» **EXERCISE AIM**: Drop every picture, then print the rest of the listing exactly as given.

────────

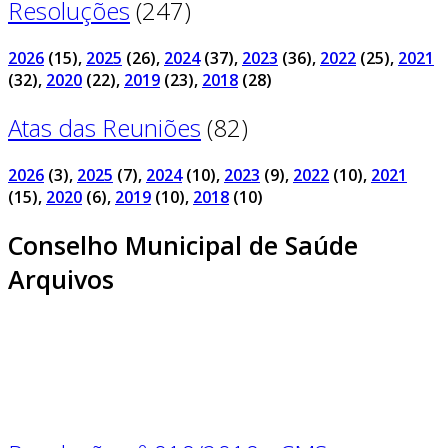
Resoluções
(247)
2026
(15)
,
2025
(26)
,
2024
(37)
,
2023
(36)
,
2022
(25)
,
2021
(32)
,
2020
(22)
,
2019
(23)
,
2018
(28)
Atas das Reuniões
(82)
2026
(3)
,
2025
(7)
,
2024
(10)
,
2023
(9)
,
2022
(10)
,
2021
(15)
,
2020
(6)
,
2019
(10)
,
2018
(10)
Conselho Municipal de Saúde
Arquivos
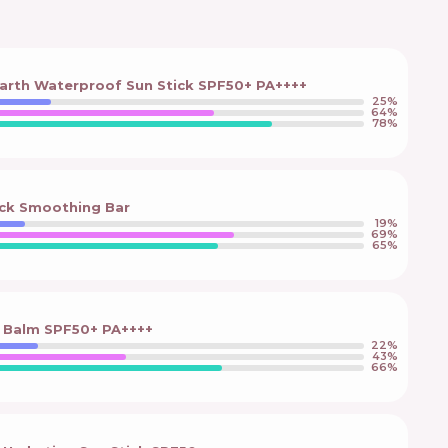
arth Waterproof Sun Stick SPF50+ PA++++
25
%
64
%
78
%
ick Smoothing Bar
19
%
69
%
65
%
 Balm SPF50+ PA++++
22
%
43
%
66
%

────────

» **TASK OUTPUT**:
Resoluções
(247)
2026
(15)
,
2025
(26)
,
2024
(37)
,
2023
(36)
,
2022
(25)
,
2021
(32)
,
2020
(22)
,
2019
(23)
,
2018
(28)
Atas das Reuniões
(82)
2026
(3)
,
2025
(7)
,
2024
(10)
,
2023
(9)
,
2022
(10)
,
2021
(15)
,
2020
(6)
,
2019
(10)
,
2018
(10)
Conselho Municipal de Saúde
Arquivos
arth Waterproof Sun Stick SPF50+ PA++++
25
%
64
%
78
%
ick Smoothing Bar
19
%
69
%
65
%
 Balm SPF50+ PA++++
22
%
43
%
66
%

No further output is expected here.